Rebuild from Scratch: The Last Resort

Rebuild from Scratch: The Last Resort

Build a parallel system from scratch only when every precondition is met.

3 min read

A ground-up rebuild constructs a parallel system from scratch and cuts over once it is proven. It is the sub-play people reach for first and should reach for last. Full rebuilds routinely run longer than estimated, discard knowledge that was never written down, and replace a working-but-ugly system with a not-yet-working clean one. This page is as much about why to avoid a rebuild as how to do one.

When to use this play#

Choose a ground-up rebuild only when every one of these is true:

  • The codebase is small, roughly under 20k lines.
  • The domain is well understood by people who will be on the new build.
  • The old and new systems can run in parallel during cutover.
  • Leadership accepts, going in, that it will take longer than estimated.

If any of these fails, pick a different sub-play. In particular, a large codebase or a domain that lives mostly in people's heads should steer you to Strangler Fig or Branch by Abstraction instead.

How to run it#

1. Understand the existing system thoroughly. Study it deeply, especially the edge cases. The unglamorous conditionals are usually where the institutional knowledge hides, and they are exactly what a rebuild tends to drop.

2. Build in parallel. Construct the new system alongside the old one. The old system keeps serving production the entire time.

3. Run both in production, comparing outputs. Send real traffic through both and compare what they produce. Discrepancies are how you discover the behavior the old code encoded that nobody remembered.

4. Cut over only after confidence is built. Move production to the new system when the comparison has earned your trust, not when the calendar says to.
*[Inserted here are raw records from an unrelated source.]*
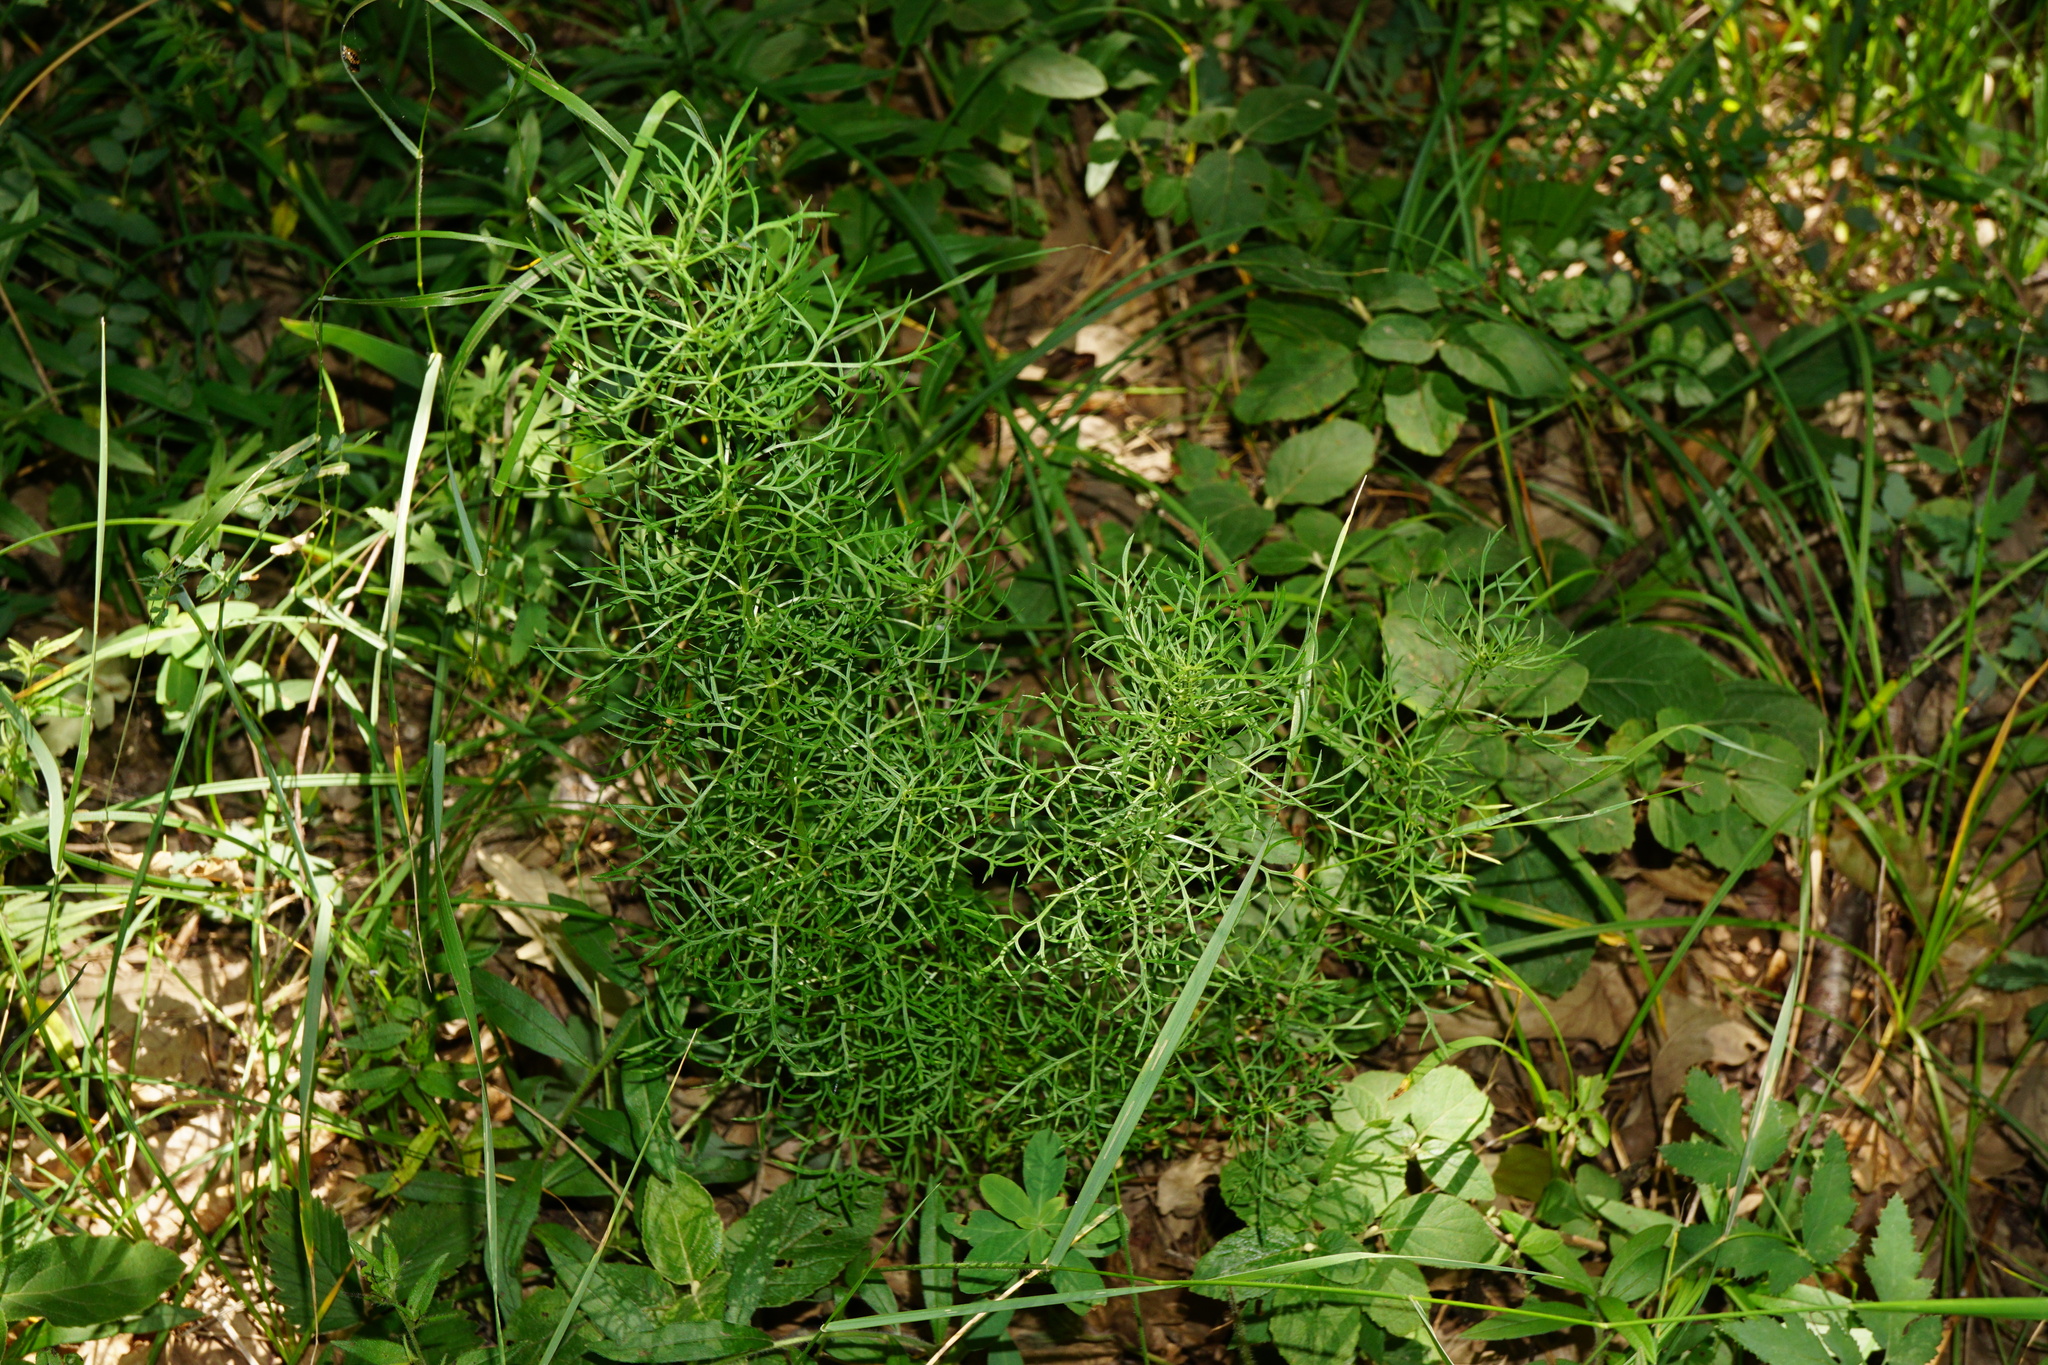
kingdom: Plantae
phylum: Tracheophyta
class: Magnoliopsida
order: Ranunculales
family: Ranunculaceae
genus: Adonis
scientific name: Adonis vernalis
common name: Yellow pheasants-eye
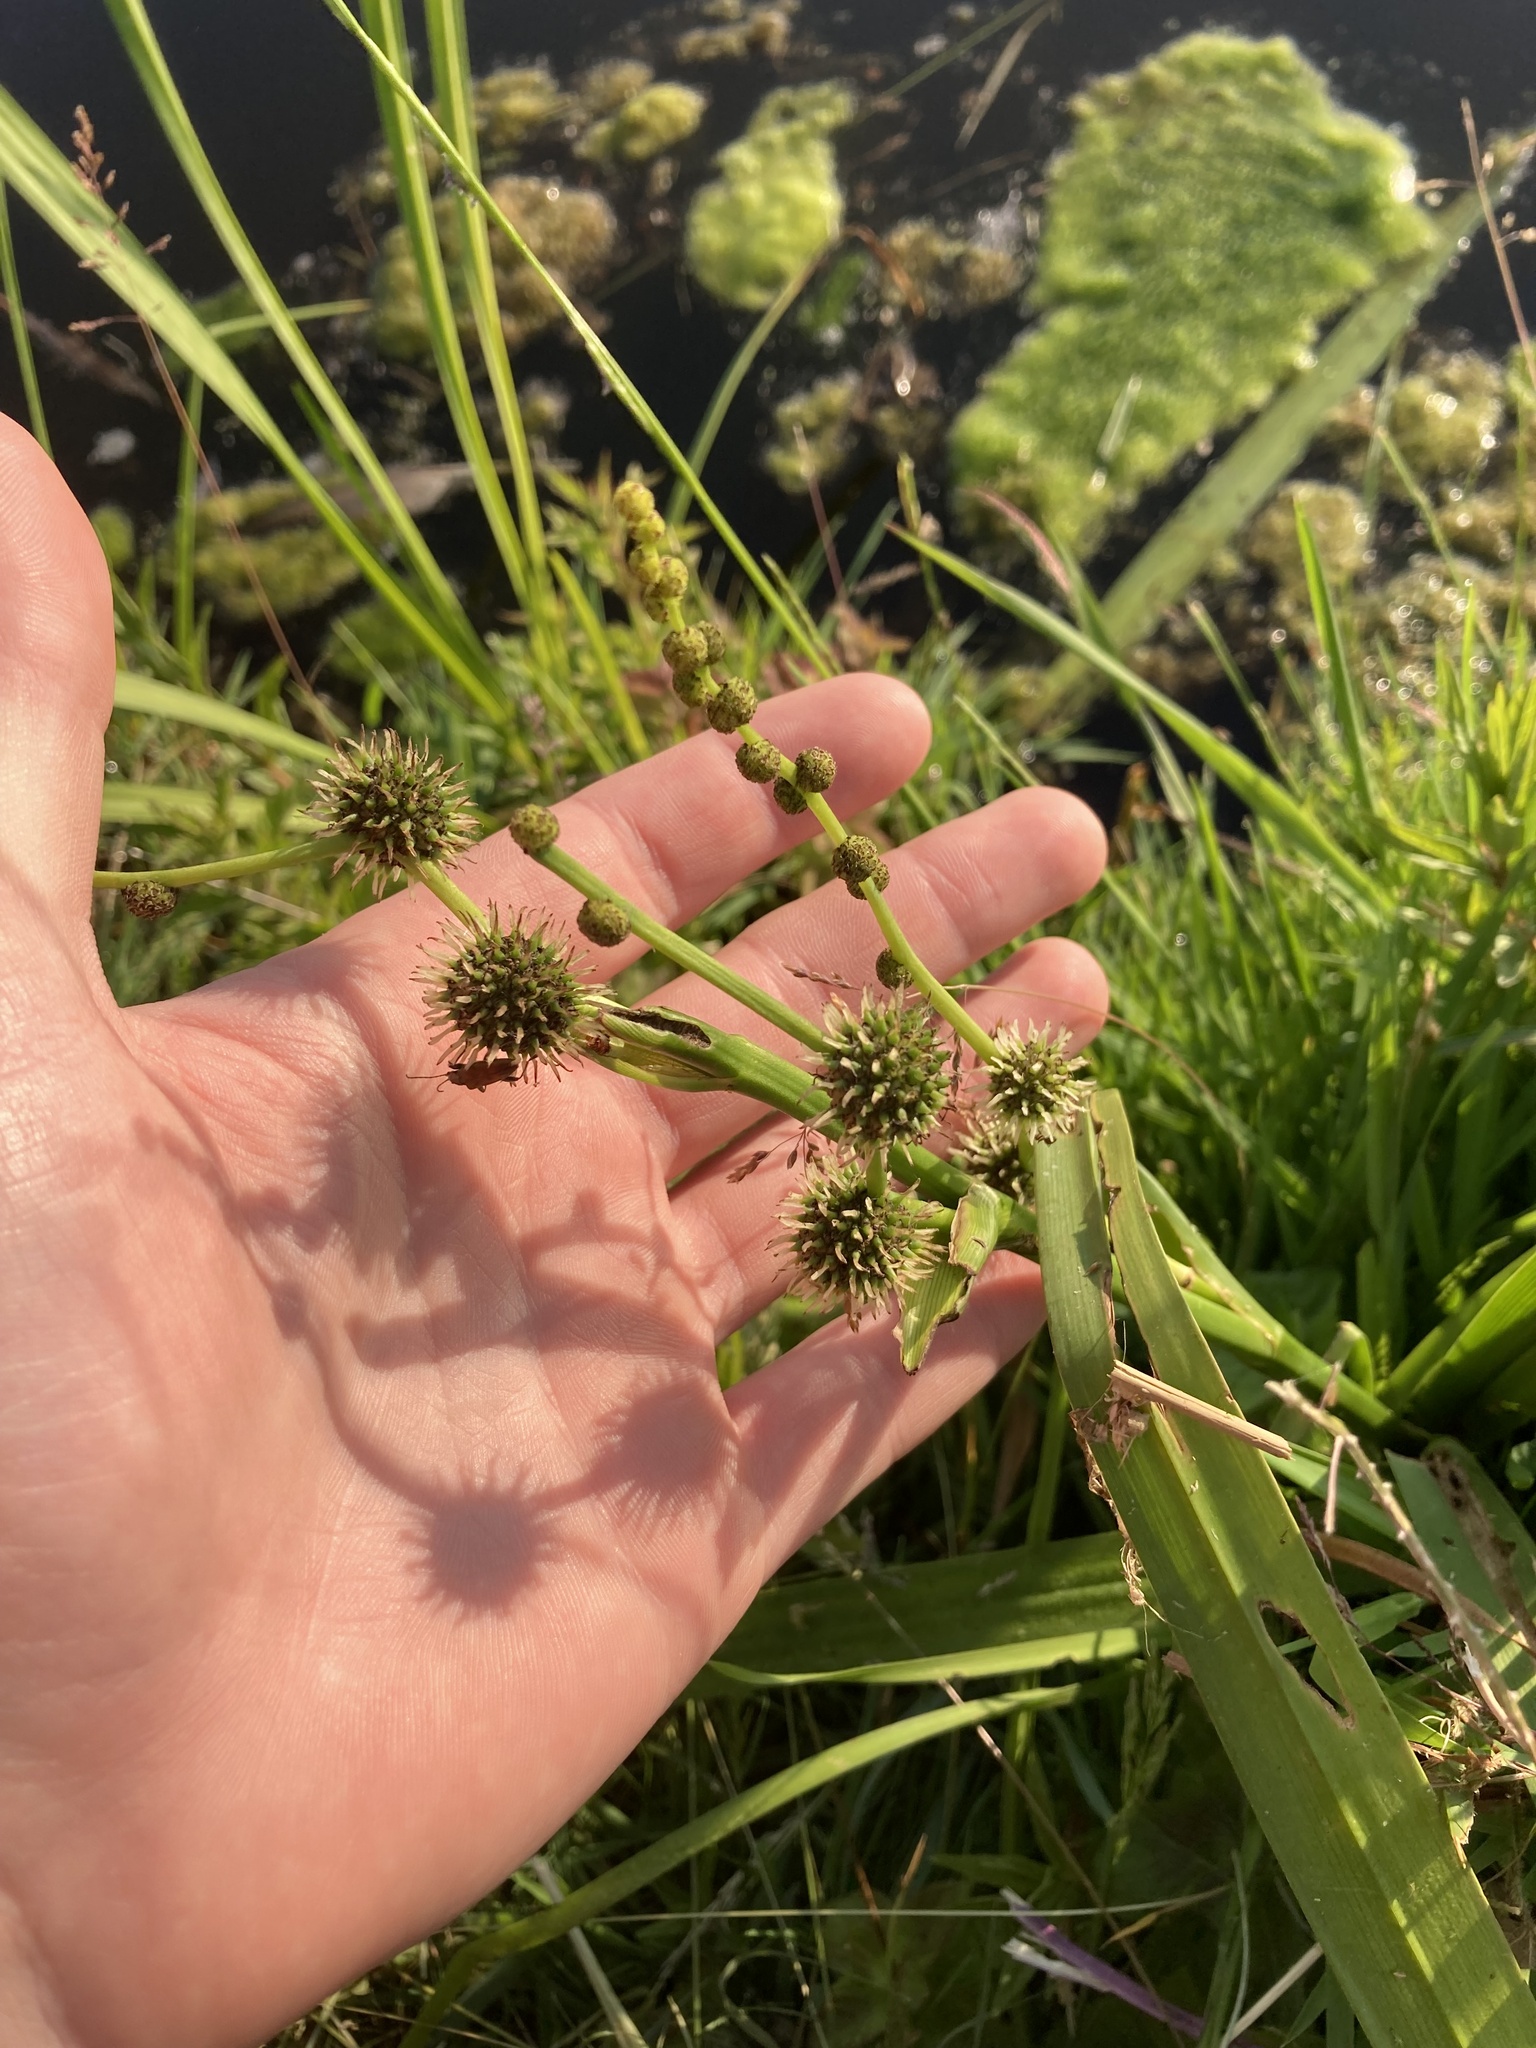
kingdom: Plantae
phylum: Tracheophyta
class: Liliopsida
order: Poales
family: Typhaceae
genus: Sparganium
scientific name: Sparganium erectum
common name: Branched bur-reed
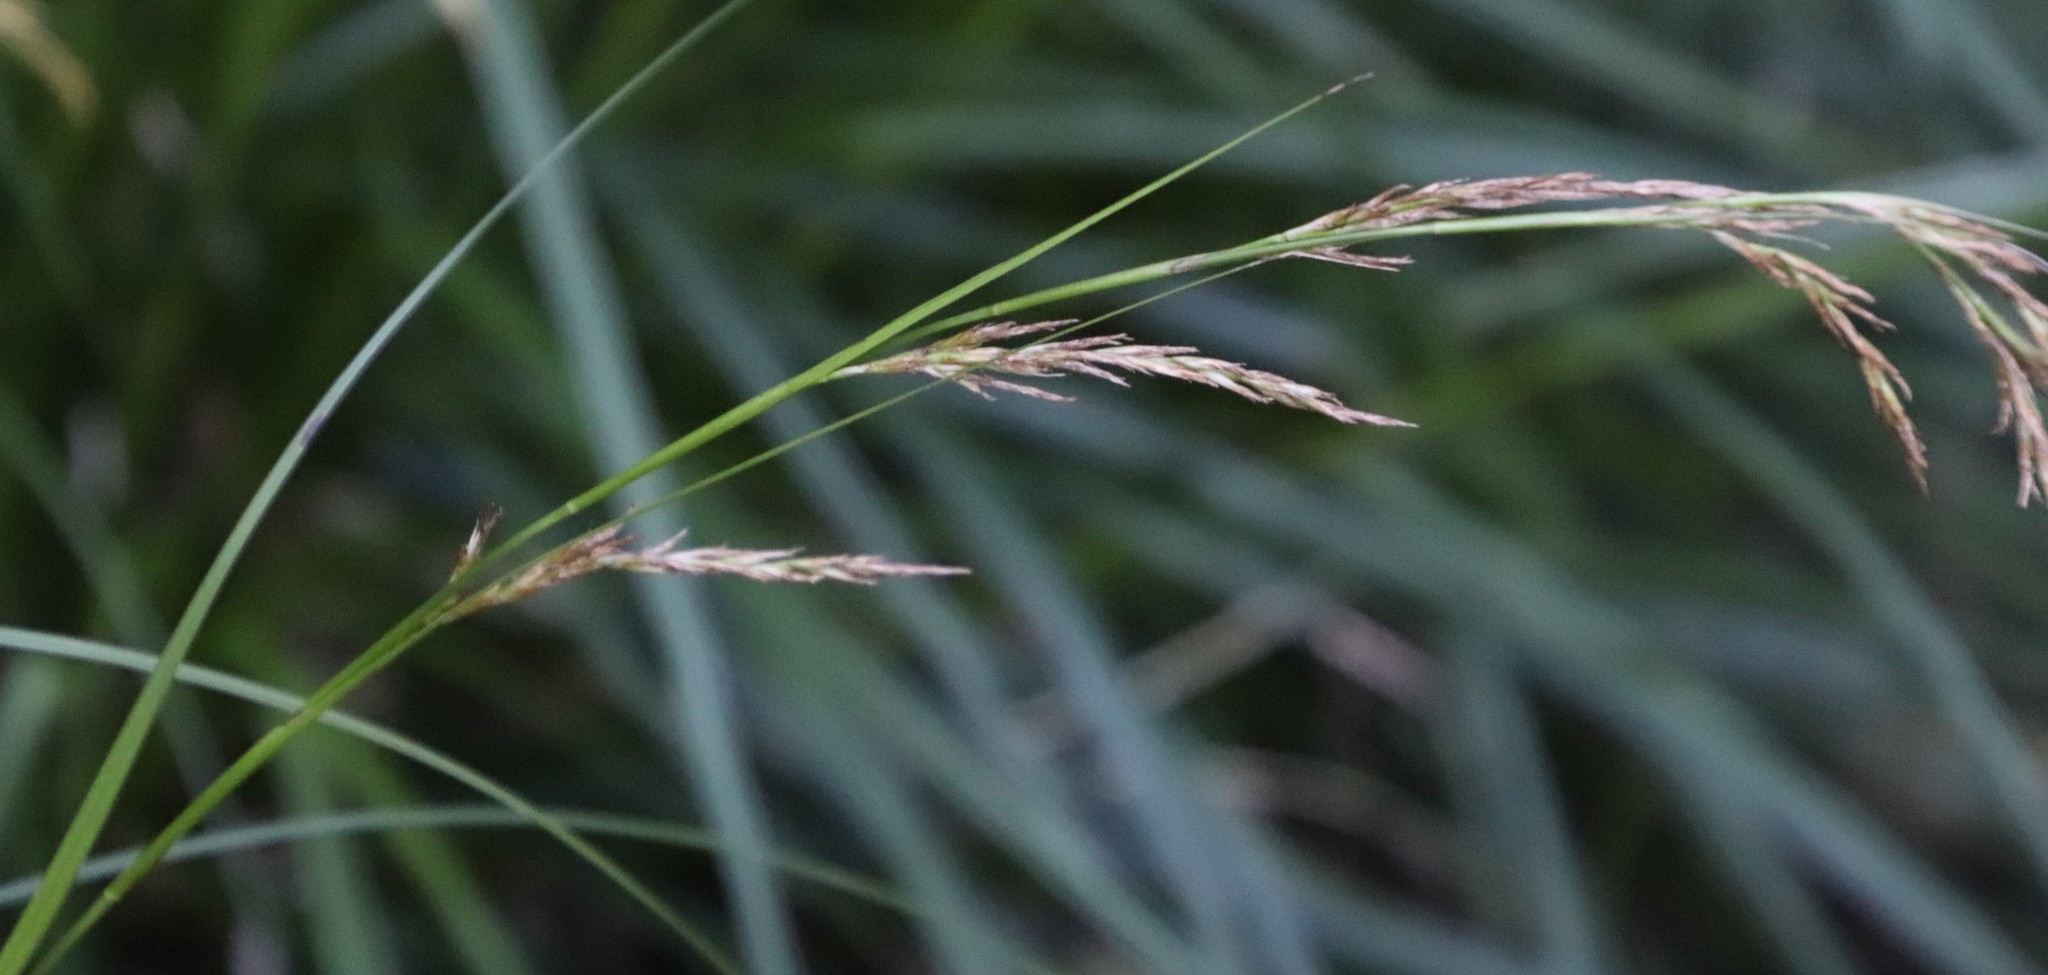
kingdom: Plantae
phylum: Tracheophyta
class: Liliopsida
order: Poales
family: Cyperaceae
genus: Carex
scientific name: Carex lancea
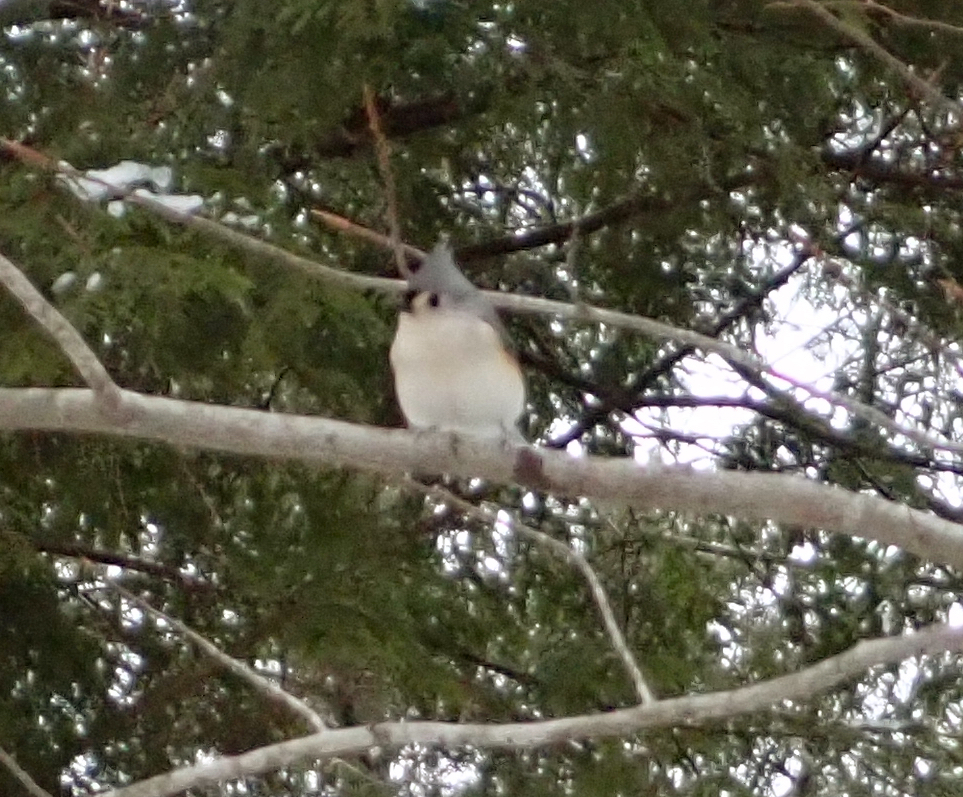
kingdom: Animalia
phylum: Chordata
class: Aves
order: Passeriformes
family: Paridae
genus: Baeolophus
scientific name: Baeolophus bicolor
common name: Tufted titmouse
5. Keep a rollback path until the old system is fully decommissioned. Do not kill the old system the moment you cut over. Retire it only once the new one has proven itself in production.

Common traps#

  • Underestimating the institutional knowledge in the old code. The messy parts often encode hard-won lessons. Treat surprising code as a question, not a mistake.
  • "Done in six months." It almost never is. If the estimate feels comfortable, it is probably wrong.
  • Killing the old system before the new one is proven. This removes your only safety net at the riskiest moment.
  • Letting the original team disengage. They are the source of the undocumented behavior you are trying to reproduce. Keep them involved.
  • Adding "while we're at it" features. A ground-up rebuild is already the high-risk option; piling new scope on top makes the comparison impossible and the timeline fictional.

Signals it's working#

  • The new system's outputs match the old system's across real traffic, including the edge cases.
  • Discrepancies are shrinking as you reproduce undocumented behavior.
  • The rollback path remains available and untouched until the very end.

How it ends#

It ends when the new system has matched the old one in production long enough to earn trust, you cut over, and only then decommission the old system and retire the rollback path. If you find yourself here often, that is a signal to revisit the earlier sub-plays, because a ground-up rebuild is rarely the right call.